I am finally motivated enough to get myself back in front of the bench and actually build something - about freaking time! As you (regular readers) may well know, one of my 2012 resolutions was to 'sell some of the things I make'. Well this has been achieved by selling my Rustic Stool and has given me incentive to make a few more to sell. Mainly, to recoup some of the money I have tied up in timber.
The session began by discovering my bench top was no longer flat, maybe due to the arrival of Spring and the warm weather we have been having lately or my bench repairs I did a short while ago? Either way, before anything else could happen it was time to warm up with my trusty no#6 foreplane and a straight edge.
Once the top was vaguely flat, I also remembered I had yet to re-drill the dog holes to make the bench usable. A few minutes later I was ready to finally begin work ... no I wasn't. As I haven't been doing much wood work lately, I knew things would need a bit of a sharpen.

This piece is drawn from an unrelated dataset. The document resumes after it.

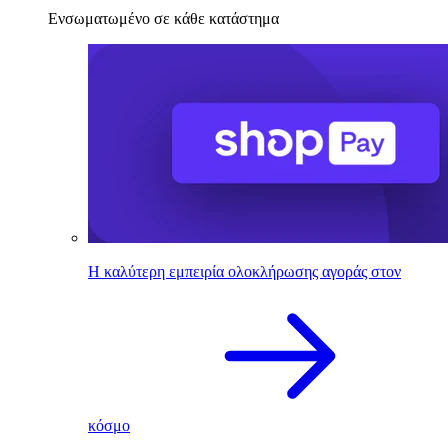
Ενσωματωμένο σε κάθε κατάστημα
Η καλύτερη εμπειρία ολοκλήρωσης αγοράς στον
κόσμο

My first tasks would be dimensioning the leg stock and processing the rough cut seat tops.
Two large chisels, my marking knife and the no#6 plane blade, all sharp and ready to go...
I had previously rough cut four pieces of stock from one of my scaffold boards to make four stool seats, one small, two mid size and one slightly longer - all the same scaffold board width. I also had twelve meters of 2"x2" Pine leg stock.
Work began by planing the seat tops to remove all the rough saw marks to make marking out easier and basically get them flat. First across the boards, then diagonally and finally with the grain. This process allowed me to familiarise myself with the directions of grain flow and mark the boards where it changed direction etc.
The next step was to use a straight edge and get one of the long sides straight, followed by making the opposite side both straight and parallel. Luckily the boards weren't to bad and this went quite smoothly.
To be honest, I know from previous experience that the stool's joinery is not too dependant on the seat tops being perfectly flat and square so I wasn't to obsessed with getting them perfect - it's a 'rustic stool' after all!
I did notice that the two medium size seat pieces were showing signs of cracking in the end grain, obviously from drying out to quickly. I decided to leave them alone to see how they develop over the next few days and only build two stools - a larger and a small one.
The last step was cutting both ends of the board to get them square with nicely finished end grain using my trusty large tenon saw.
A short while later I had two seat tops ready for joinery. I hadn't smoothed them as this can be done later.
Time to dimension some leg stock...
I decided from my previous stool and the difficulty in finding a suitable size box to post it in, that both stools would have the same size legs, at least to begin with. I am not building from plans so this may change on down the line according to the look of each stool. The main thing is I know both will fit in my planned postage boxes.
Standard procedure, mark all four sides with the knife, pare out the cut line with a chisel and then cut squarely on the bench hook using my Carcass saw. I had to cut around the unusable knotty bits.
I love my Lie Nielsen saws, they are such a joy to use! I'm not sure if it's because I haven't done anything for a while but my sawing is more accurate then ever! It maybe (and probably is) due to my new adjustable square being more accurate than my larger more cumbersome cheap combination square?
Anyway, there we go ... Two seats and eight legs. The sun is out so that's enough for today, time to go and plant out some carrots in the sunshine.